"Seni dinliyorum, Nick."
Sıkıntıyla bir nefes aldığını fark ettim. Karşımdaki koltuklardan birisinde yerini alıp birkaç dakika öylece bekledi. Ben beklentiyle ona bakarken o ise bana bakmak yerine sabit bir yere odaklanmış, düşünüyordu.
"Hakkımızda yazılan şeyler beni rahatsız etmeye başladı."
Oflayıp "Eee?" dedim bıkkınlıkla. Sıkılmıştım. Sonuç olarak çıkan haberleri ben yazdırmıyordum ya da ben paylaşmıyordum. Elimden gelen bir şey yoktu.
"Ben bu şekilde konuşulmak istemiyorum, Nina. Senin benimle para için sevgili olduğunu düşünmelerini istemiyorum. Eskiden iş hayatımla ön plana çıkıyorken şu an sadece özel hayatımla ilgileniyorlar ve ben yıllarca bunun için çabalamadım. Günlerimin çoğunu çalışarak geçirip şirketi nasıl daha iyi yerlere taşıyabilirim diye kafa yorarken insanların bunu umursamaması beni deli ediyor! Tek düşündükleri şey ilişkimin nasıl gittiği ya da seninle aramızdaki yaş farkına rağmen nasıl anlaşabildiğimiz gibi aptalca şeyler..."
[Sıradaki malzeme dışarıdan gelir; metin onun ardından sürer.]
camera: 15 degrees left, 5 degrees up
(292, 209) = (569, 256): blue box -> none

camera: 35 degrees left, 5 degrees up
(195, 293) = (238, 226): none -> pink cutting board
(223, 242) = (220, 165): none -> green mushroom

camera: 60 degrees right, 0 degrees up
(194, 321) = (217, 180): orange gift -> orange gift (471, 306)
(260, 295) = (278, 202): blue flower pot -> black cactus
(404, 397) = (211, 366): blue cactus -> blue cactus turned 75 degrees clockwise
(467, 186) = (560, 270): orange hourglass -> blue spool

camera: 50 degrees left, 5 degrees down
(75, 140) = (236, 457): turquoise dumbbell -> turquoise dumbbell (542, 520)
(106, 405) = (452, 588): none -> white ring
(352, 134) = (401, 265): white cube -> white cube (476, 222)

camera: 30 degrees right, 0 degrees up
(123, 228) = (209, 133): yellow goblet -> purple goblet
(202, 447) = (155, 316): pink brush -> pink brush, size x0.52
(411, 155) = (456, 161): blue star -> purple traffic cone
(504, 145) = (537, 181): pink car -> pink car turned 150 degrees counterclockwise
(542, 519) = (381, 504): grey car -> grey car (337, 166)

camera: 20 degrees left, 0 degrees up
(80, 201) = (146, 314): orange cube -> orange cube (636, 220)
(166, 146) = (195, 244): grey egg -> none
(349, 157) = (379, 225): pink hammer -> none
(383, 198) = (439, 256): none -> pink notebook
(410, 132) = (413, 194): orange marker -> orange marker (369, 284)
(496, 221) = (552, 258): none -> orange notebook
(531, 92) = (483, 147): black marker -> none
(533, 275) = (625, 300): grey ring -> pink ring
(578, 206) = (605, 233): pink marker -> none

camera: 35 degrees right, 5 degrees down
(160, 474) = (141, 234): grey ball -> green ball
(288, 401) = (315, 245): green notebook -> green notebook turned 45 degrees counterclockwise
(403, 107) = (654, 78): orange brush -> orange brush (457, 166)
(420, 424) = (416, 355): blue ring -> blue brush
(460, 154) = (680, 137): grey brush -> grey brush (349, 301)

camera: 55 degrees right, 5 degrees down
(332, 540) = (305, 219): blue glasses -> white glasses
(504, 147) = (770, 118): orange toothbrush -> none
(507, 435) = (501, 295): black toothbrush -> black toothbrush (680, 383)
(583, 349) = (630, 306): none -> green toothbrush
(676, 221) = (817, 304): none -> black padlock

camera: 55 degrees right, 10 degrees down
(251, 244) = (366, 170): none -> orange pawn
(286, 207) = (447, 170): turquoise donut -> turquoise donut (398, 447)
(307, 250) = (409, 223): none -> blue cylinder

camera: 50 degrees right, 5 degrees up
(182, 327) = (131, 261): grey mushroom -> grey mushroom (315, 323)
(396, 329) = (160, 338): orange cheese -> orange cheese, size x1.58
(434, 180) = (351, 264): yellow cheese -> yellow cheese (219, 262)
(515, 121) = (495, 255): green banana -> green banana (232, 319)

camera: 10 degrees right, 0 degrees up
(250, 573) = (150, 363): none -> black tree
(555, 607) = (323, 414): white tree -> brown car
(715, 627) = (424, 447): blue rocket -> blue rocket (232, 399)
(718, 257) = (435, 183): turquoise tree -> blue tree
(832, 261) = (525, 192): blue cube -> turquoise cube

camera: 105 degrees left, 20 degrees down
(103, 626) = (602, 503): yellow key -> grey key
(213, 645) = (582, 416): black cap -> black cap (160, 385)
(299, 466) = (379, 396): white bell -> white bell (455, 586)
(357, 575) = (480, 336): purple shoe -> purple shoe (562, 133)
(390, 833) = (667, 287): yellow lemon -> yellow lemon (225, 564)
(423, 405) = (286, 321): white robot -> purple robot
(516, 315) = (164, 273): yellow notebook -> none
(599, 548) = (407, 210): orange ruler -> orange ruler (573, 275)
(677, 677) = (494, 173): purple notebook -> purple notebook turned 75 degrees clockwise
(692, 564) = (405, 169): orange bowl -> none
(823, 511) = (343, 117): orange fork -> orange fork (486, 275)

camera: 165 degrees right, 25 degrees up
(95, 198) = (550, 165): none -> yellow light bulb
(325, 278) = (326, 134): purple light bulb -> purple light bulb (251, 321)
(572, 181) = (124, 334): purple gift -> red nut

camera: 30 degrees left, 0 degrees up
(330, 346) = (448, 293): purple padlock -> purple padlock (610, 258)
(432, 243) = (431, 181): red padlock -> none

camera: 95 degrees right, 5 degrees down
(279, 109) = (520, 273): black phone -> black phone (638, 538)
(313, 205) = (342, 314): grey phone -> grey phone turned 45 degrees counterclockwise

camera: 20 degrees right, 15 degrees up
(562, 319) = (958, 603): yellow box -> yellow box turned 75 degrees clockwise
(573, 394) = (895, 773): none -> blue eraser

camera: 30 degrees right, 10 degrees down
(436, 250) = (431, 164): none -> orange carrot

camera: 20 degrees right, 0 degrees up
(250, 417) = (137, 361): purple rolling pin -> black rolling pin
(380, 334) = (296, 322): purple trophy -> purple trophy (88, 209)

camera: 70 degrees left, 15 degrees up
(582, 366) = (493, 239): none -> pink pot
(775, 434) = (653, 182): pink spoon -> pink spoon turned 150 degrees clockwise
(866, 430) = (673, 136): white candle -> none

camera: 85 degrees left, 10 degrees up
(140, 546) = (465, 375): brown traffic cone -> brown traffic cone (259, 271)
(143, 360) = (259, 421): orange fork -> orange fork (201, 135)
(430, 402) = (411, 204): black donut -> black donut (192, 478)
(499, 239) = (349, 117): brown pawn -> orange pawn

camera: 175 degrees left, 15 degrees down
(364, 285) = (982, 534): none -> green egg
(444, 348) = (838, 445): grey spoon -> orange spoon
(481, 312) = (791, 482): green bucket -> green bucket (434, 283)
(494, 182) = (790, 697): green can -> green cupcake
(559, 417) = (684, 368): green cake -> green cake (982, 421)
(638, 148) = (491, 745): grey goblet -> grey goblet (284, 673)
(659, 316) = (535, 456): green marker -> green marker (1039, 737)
Söyledikleri karşısında öylece kalakalmış, bunların ne anlama geldiğini sorguluyordum kendi kendime. O ise benden cevap beklermiş gibi bakıyordu gözlerimin içine.
"Sen ve ben," diye başladım cümleme ama nasıl devam ettireceğimi bilemiyordum. Yavaş yavaş sinir çanları çalmaya başlamıştı kafamda. Lakin ne olup bittiğini anlamadan bir anda çıkışmak istemediğim için "...aptalca mı her şey? Bunu mu ima etmeye çalışıyorsun?" diye sordum gözlerimi kısıp ona bakarak.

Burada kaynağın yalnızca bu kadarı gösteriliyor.